From an AI ecosystem point of view, this investment is pretty good. Let's be careful that large data centres may not create jobs. They provide computing facilities, consume a lot of energy, and don't create many jobs. At the end of the day, large data centres will not solve the Indian AI story.
The Indian AI story needs three things — we need chips, data, and energy. If you want to have your hometown ecosystem for AI, you need these three components. Such investments may trigger follow-on investments in renewables and other sectors.
What should be our approach in developing each of these three segments to have a better ecosystem?
We don't have chips; we are trying to get them but that will be a long journey. There is no way that we will be able to have it with reasonable quality before ten years. It is a good investment to make and we should have made it 15 years ago. For chips, we will have to be in the good books of America and the West to get them.
We have plenty of data out here. One of the issues for us is how do we enable Indian companies to use this data for their own applications. We also have abundant energy. We have to invest more in renewables to support the data centres.
What will the business model for AI look like in India?
Here you have a more proprietary American model, with large companies controlling the AI ecosystem. I think the Indian model should be more open-source and more China-like in some sense, where you have open technologies which are deployed more aggressively in the economy. I think in the case of deployment of AI for the economy, we should probably learn from the way China is doing it.
Do it frugally, as all the AI applications and LLMs in China are developed like that with low cost.
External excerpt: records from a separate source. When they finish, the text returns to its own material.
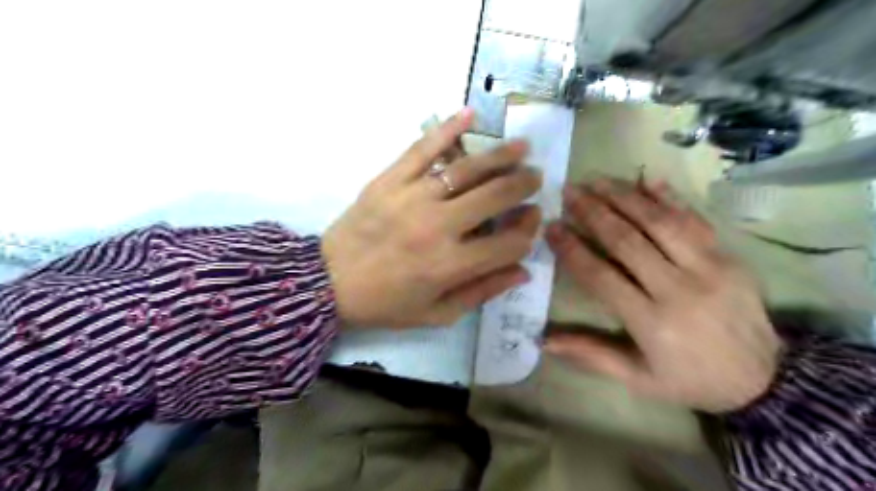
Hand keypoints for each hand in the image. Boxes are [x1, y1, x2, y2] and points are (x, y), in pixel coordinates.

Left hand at [320, 108, 541, 328]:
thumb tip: (524, 271)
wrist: (328, 283)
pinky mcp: (389, 180)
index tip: (532, 222)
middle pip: (495, 197)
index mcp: (450, 266)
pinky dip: (447, 129)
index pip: (508, 243)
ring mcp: (412, 197)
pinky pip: (422, 148)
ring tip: (521, 147)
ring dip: (500, 155)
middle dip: (523, 185)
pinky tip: (469, 115)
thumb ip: (482, 293)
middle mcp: (437, 227)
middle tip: (535, 176)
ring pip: (466, 169)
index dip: (528, 231)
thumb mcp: (437, 314)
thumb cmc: (386, 303)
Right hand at [546, 178, 783, 411]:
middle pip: (627, 241)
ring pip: (660, 223)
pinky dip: (671, 197)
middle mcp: (678, 289)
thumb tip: (544, 342)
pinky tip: (648, 179)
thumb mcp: (637, 378)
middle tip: (569, 192)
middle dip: (593, 213)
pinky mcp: (730, 258)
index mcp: (651, 322)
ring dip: (625, 197)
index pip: (600, 276)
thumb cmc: (690, 380)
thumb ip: (591, 355)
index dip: (572, 249)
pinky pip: (696, 220)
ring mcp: (709, 269)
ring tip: (598, 180)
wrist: (765, 380)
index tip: (552, 227)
At the same time, make it open source so that it spreads to the entire economy. China is doing it strategically as open source will help the economy and create a standard of some kind. We should also aggressively push companies and universities to invest in AI and AI education. We need to use AI to bring the Indian economy to a different level.
How far away is an LLM breakthrough moment for us?
India already has the ability to take open-source technology from both America and China. I don't think the challenge right now is in developing the classical LLM. The classical LLM, which is essentially word-based, is more and more ‘solved’, as the discovery has already been made. The next level is more visual, and the spatial side of it. Hence, India should try and focus on the next level of LLMs and invest in that, rather than creating the current model of words. You can get the existing model from open source, adapt and modify. You don't have to go through the same discovery process.
The advantage with India is it has got good talent. Lack of money, chips, and compute resources are our concerns.
Do you think more investment from the private sector should come for this?
We should invest in research and development (R&D). R&D happens in the universities, private companies, and national labs. Cumulatively we are not doing enough in R&D as it is 0.6 per cent of our GDP, versus 3 per cent in China, 3.3 per cent in the US, and 4-5 per cent rage in Finland and South Korea. We have to increase it everywhere — in universities, central labs, and private companies.
The private sector has the money and has to invest in more R&D. To ensure this, we should make regulations and moves to incentivise them. You have to force them to compete with global competition. Private companies need to have a little more pressure and hunger.
For universities, the concern is money, and also a weak industry link. You need to do more to get the best researchers to universities. We don't have a single university in the top 100. The reason partially is the less competitive salary structure in our country, high bureaucracy, and the amount of research funding is not fully available. If you push all of this, R&D will excel.